DETIK SUMBA – Kronologi ini ditulis sendiri oleh Pemimpin Redaksi Floresa, Herry Kabut yang ditangkap polisi pada 2 Oktober saat meliput aksi protes warga Poco Leok menentang proyek geotermal.
Pada 2 Oktober, saya berangkat menuju Poco Leok, Kecamatan Satar Mese,
Kabupaten Manggarai setelah mendapat informasi bahwa tiga orang warga
adat Poco Leok ditangkap aparat keamanan dalam aksi unjuk rasa menolak
proyek geotermal.
Informasi itu menggerakkan saya untuk meliput aksi itu. Warga dari 10 kampung adat atau gendang di wilayah itu melakukan aksi yang mereka sebut sebagai “jaga kampung”

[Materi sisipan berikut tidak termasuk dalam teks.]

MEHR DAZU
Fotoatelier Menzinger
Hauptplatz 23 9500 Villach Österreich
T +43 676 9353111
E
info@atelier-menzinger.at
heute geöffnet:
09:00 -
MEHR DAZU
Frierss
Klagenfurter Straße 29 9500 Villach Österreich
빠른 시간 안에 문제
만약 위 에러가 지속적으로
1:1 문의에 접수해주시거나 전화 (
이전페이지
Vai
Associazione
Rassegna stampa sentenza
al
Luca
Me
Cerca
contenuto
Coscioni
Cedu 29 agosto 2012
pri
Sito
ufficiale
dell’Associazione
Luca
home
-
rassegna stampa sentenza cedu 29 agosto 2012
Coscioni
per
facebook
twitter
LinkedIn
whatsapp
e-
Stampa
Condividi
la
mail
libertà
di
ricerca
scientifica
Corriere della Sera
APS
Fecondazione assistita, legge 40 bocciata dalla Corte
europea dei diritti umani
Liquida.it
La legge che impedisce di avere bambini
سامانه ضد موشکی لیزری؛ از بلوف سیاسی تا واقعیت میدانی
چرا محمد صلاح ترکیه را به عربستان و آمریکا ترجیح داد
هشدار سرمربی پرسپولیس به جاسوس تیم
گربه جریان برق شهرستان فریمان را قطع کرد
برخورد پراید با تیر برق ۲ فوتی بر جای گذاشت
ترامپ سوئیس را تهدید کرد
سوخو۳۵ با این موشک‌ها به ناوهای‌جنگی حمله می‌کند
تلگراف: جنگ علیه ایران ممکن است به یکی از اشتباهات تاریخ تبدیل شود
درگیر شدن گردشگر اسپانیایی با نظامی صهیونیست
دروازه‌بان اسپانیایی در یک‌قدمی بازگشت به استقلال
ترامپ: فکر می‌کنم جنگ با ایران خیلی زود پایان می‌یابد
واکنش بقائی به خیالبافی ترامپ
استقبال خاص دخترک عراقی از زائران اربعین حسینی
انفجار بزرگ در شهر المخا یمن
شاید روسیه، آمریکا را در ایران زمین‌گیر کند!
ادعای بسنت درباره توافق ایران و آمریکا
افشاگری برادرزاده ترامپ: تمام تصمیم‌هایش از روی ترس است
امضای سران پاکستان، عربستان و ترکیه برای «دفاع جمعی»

Aksi itu berlangsung di titik pengeboran atau wellpad D, di Lingko Tanggong, yang juga menjadi bagian dari tanah ulayat Gendang Lungar.
Saya berangkat dari Ruteng sekitar pukul 13.10 Wita dan tiba sekitar pukul
14.00 Wita tiba di Lingko Tanggong.
Saat saya tiba di lokasi, situasi sudah tenang di mana warga tidak lagi berkonfrontasi dengan aparat keamanan.
Saat itu warga tampak duduk santai selesai makan siang. Beberapa warga menyapa saya dan saya membalas sapaan mereka.
Tampak mobil-mobil aparat, termasuk mobil keranjang Polres Manggarai dengan tiga orang warga dan empat polisi wanita [polwan] di dalamnya.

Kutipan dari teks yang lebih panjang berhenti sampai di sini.